Kamis, 17 Mei 2018 12:29 WITA

Nasib Kreditur Abu Tours Terkatung-katung di PN Makassar

Editor: Mulyadi Abdillah
Nasib Kreditur Abu Tours Terkatung-katung di PN Makassar
Ratusan jemaah Abu Tours mulai memadati kantor PN Makassar, Kamis (17/5/2018).

RAKYATKU.COM, MAKASSAR - Ratusan jemaah Abu Tours mulai memadati kantor PN Makassar, Kamis (17/5/2018). Kedatangan mereka untuk mengikuti pertemuan dengan pihak Abu Tours sesuai tahapan Penundaan Kewajiban Pembayaran Utang (PKPU) yang sebelumnya diputuskan oleh majelis hakim pengadilan perdata Makassar. 

Berdasarkan pantauan Rakyatku.com, rapat PKPU ini dilaksanakan di ruang sidang utama. Seperti minggu lalu, jemaah dari luar Sulawesi juga ikut hadir. Rapat yang seharusnya digelar pada pukul 10.00 wita pagi tadi lagi-lagi mengalami molor karena hingga hari ini rapat belum dimulai. Hal ini kemudian disesalkan jemaah yang sejak pagi sudah memenuhi pengadilan. 

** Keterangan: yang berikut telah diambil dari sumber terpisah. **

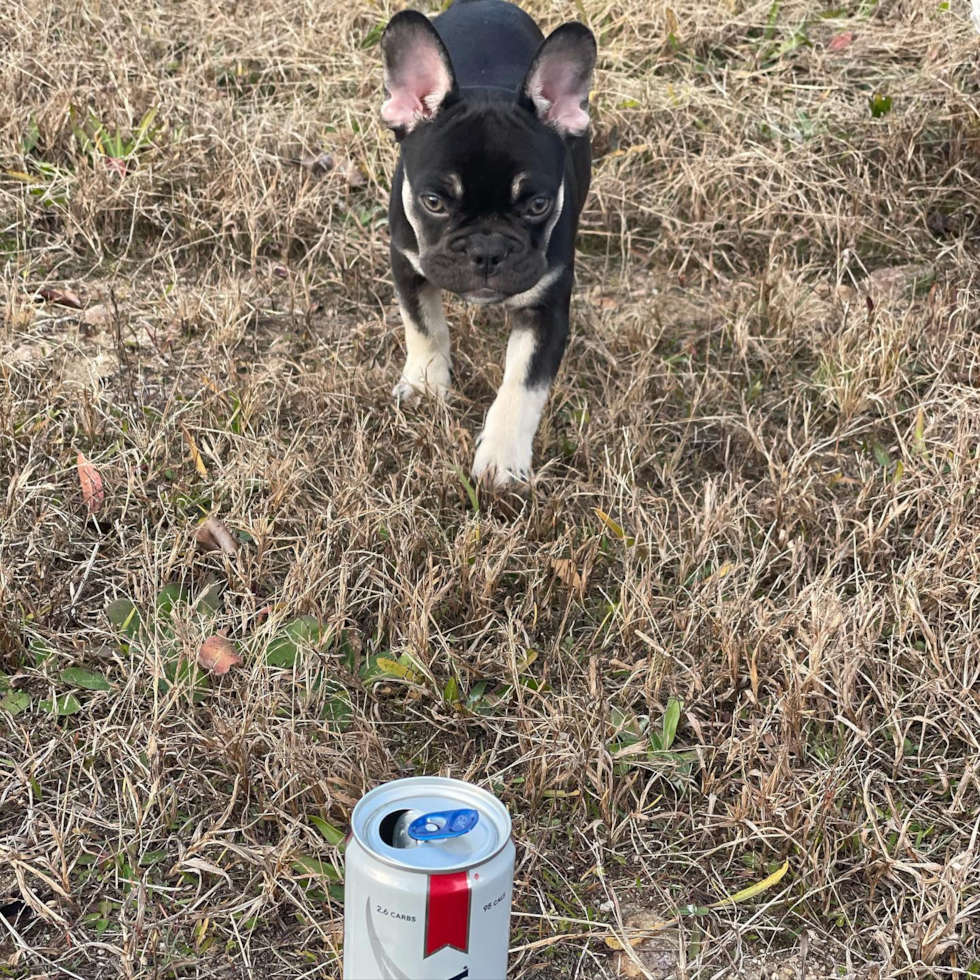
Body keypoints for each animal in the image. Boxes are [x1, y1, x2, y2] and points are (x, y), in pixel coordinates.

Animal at [380, 0, 596, 486]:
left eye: (537, 205)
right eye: (434, 202)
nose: (487, 251)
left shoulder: (547, 309)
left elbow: (524, 384)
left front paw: (502, 458)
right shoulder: (407, 262)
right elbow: (423, 326)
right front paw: (427, 384)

Seperti yang dirasakan oleh kedua jemaah yang juga merangkap sebagai agen, Yunita (29) dan Nurjannah (48) yang sejak pukul 09.00 Wita telah datang ke kantor PN Makassar. Yunita yang berasal dari Palu mengungkapkan dirinya rela jauh-jauh mengikuti rapat ini agar kerugian yang dideritanya bisa menemui titik terang. 

"Saya membayar Rp 17 juta bersama enam keluarga saya. Semoga dengan adanya pertemuan ini kami bisa mendapatkan titik terang, kalau tidak bisa diberangkatkan minimal biayanya bisa dikembalikan," kata Yunita kepada Rakyatku.com sesaat lalu. 

Dari pantauan Rakyatku.com, ketua pengurus PKPU, Tasman Gultom selaku pihak yang memediasi Abu Tours (debitur) dan jemaah (kreditur) sudah hadir di ruang sidang utama. Begitupun dengan kedua pengacara perwakilan jemaah (Ridwan Bakar) dan Abu Tours (Eri Edi Satrio) juga sudah berada di tempat. 

Namun, saat ini agenda pertemuan rapat ini belum jelas. Hal ini dikarenakan Abu Tours belum melakukan verifikasi kreditur lantaran pada minggu lalu dokumen pembandingnya belum bisa ia dapatkan karena disebabkan kantor Abu Tours masih disegel oleh kepolisian.

Seharusnya, jika mengacu pada jadwal yang telah dikeluarkan oleh pihak pengadilan, hari ini pihak Abu Tours sudah memasukkan proposal perdamaian ke pihak pengurus PKPU. Namun pengurus PKPU hingga kini belum menerima proposal perdamaian tersebut.